▸ DATA EXTRACT:
*** Begin section ***

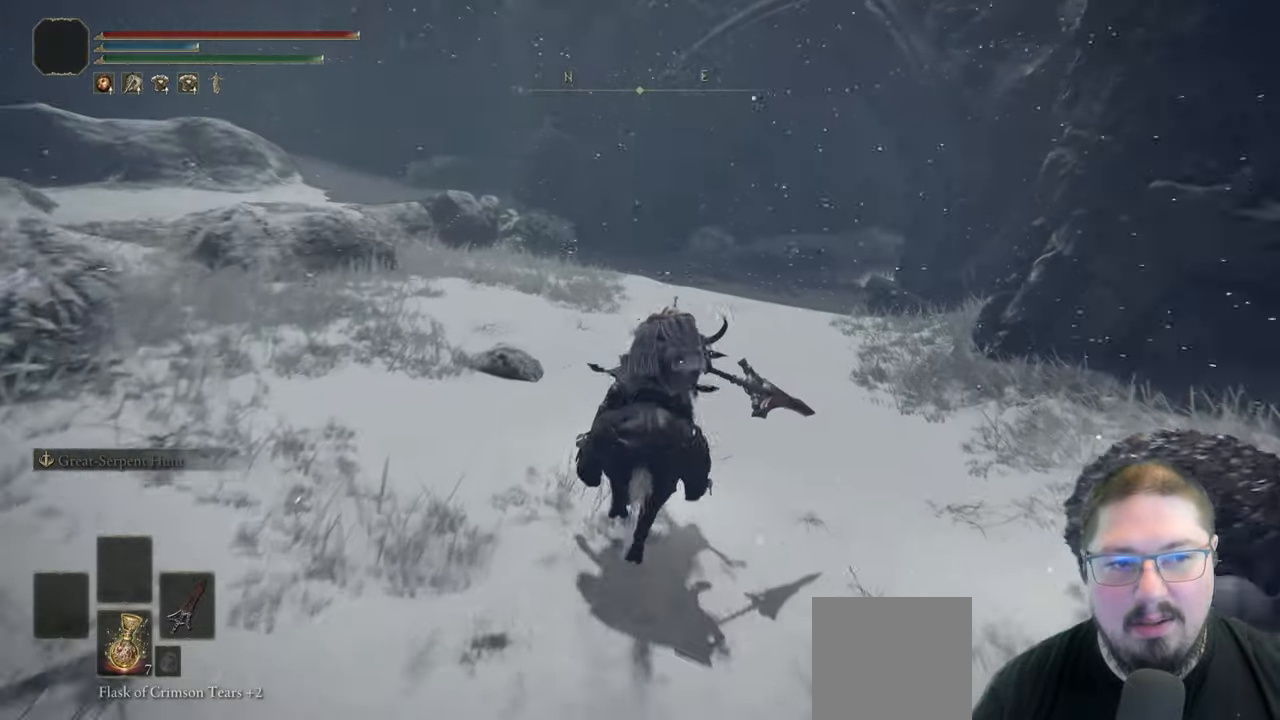
{"buttons": [], "left_stick": "up", "right_stick": "down-right", "button_events": []}
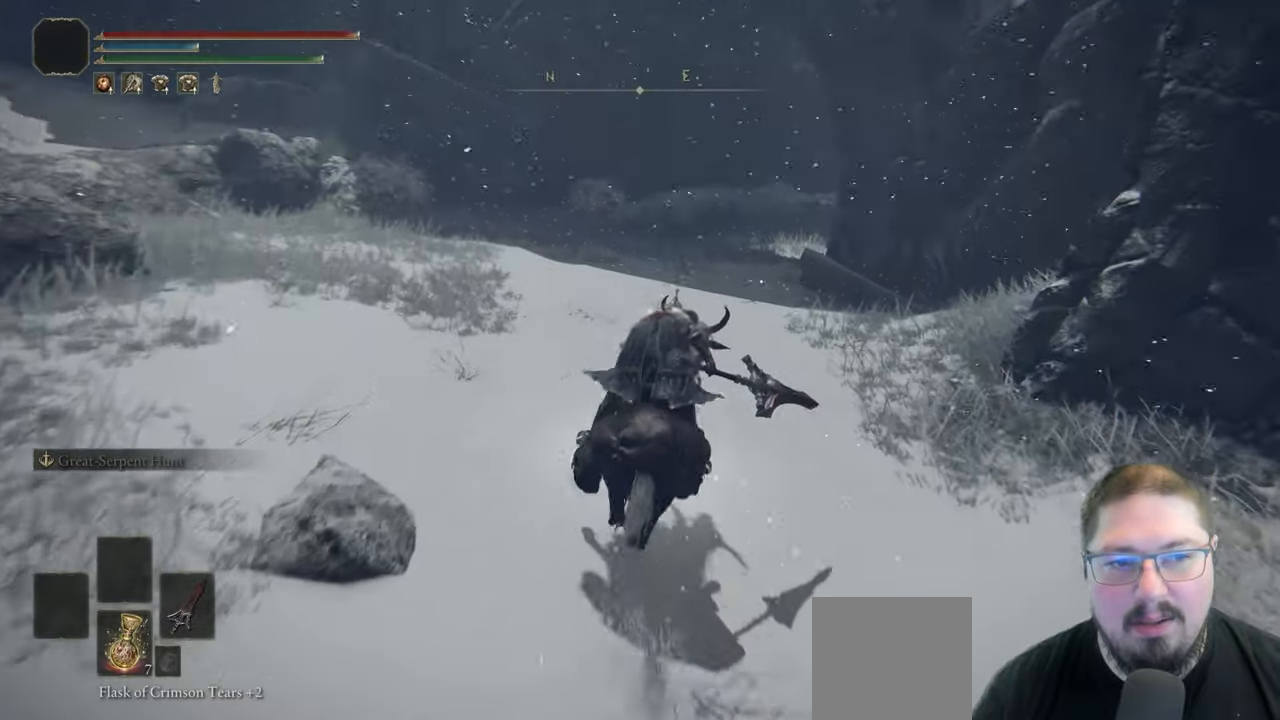
{"buttons": [], "left_stick": "up", "right_stick": "down-right", "button_events": []}
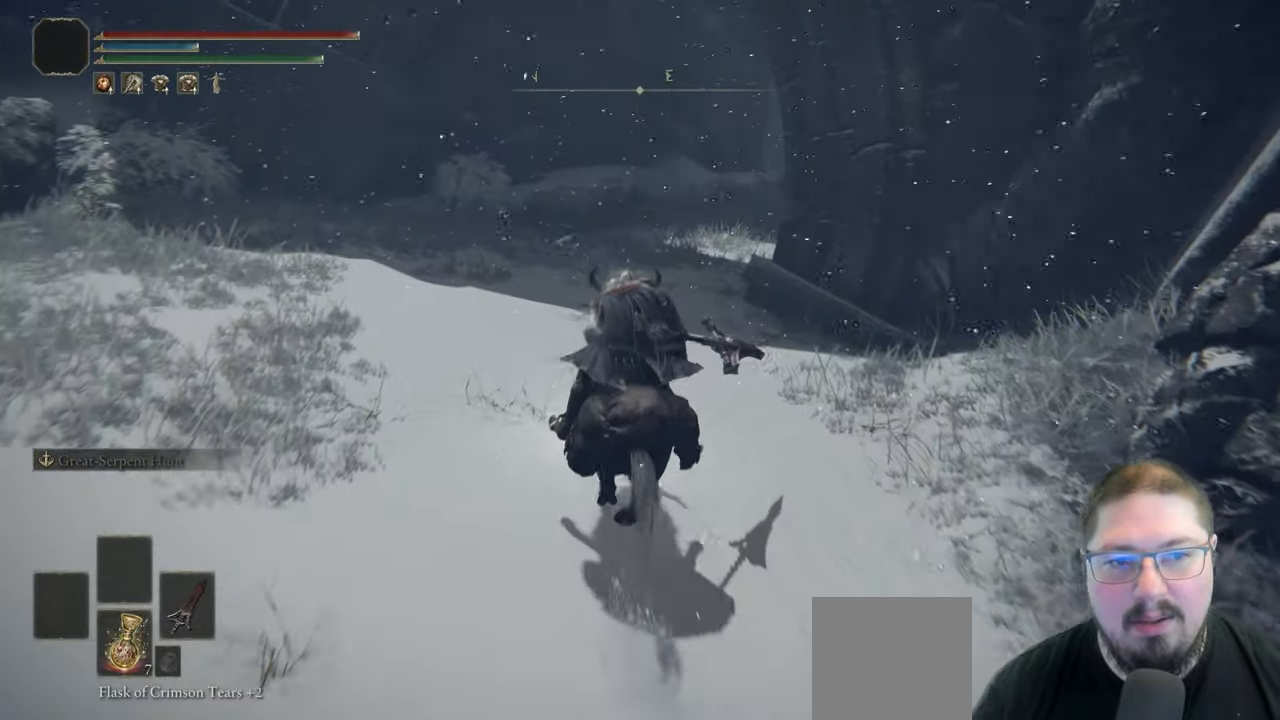
{"buttons": [], "left_stick": "up", "right_stick": "down-right", "button_events": []}
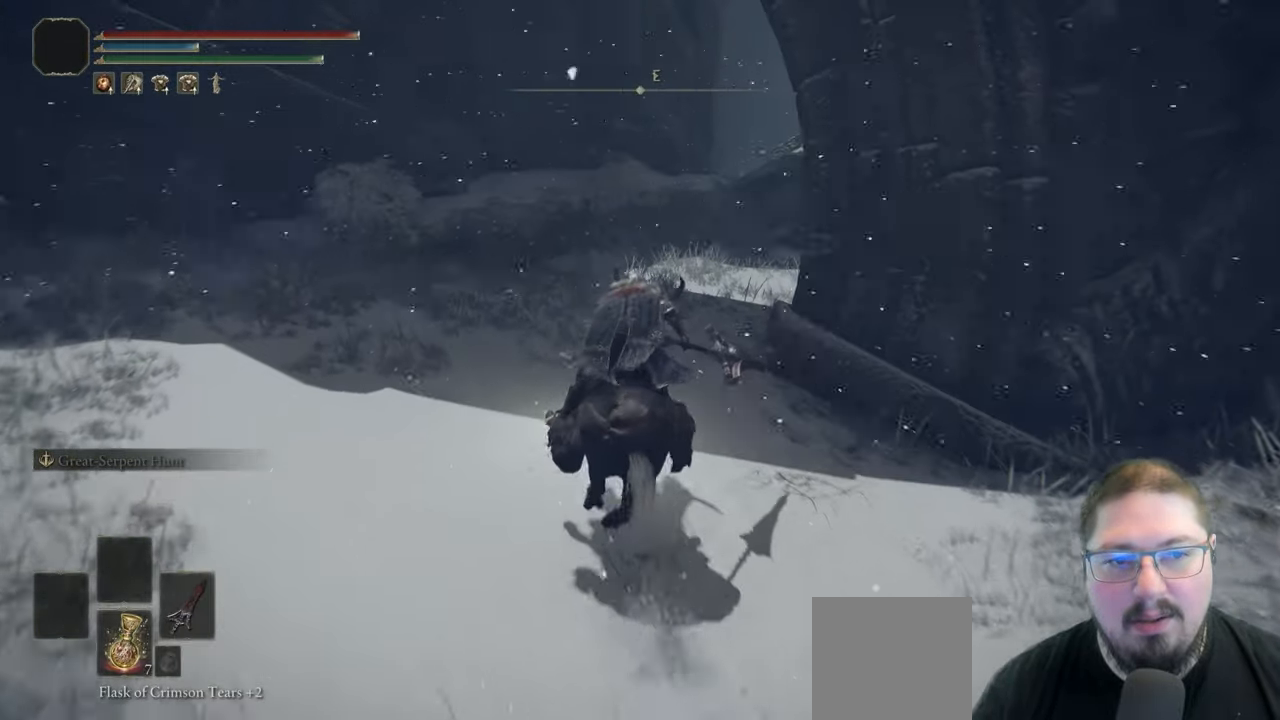
{"buttons": [], "left_stick": "up", "right_stick": "down-right", "button_events": []}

*** End section ***

▸ EXERCISE INSTRUCTIONS: Give an exact copy of the material, leaving out every picture.

▸ ANSWER TO THIS PROBLEM:
{"buttons": [], "left_stick": "up", "right_stick": "down-right", "button_events": []}
{"buttons": [], "left_stick": "up", "right_stick": "down-right", "button_events": []}
{"buttons": [], "left_stick": "up", "right_stick": "down-right", "button_events": []}
{"buttons": [], "left_stick": "up", "right_stick": "down-right", "button_events": []}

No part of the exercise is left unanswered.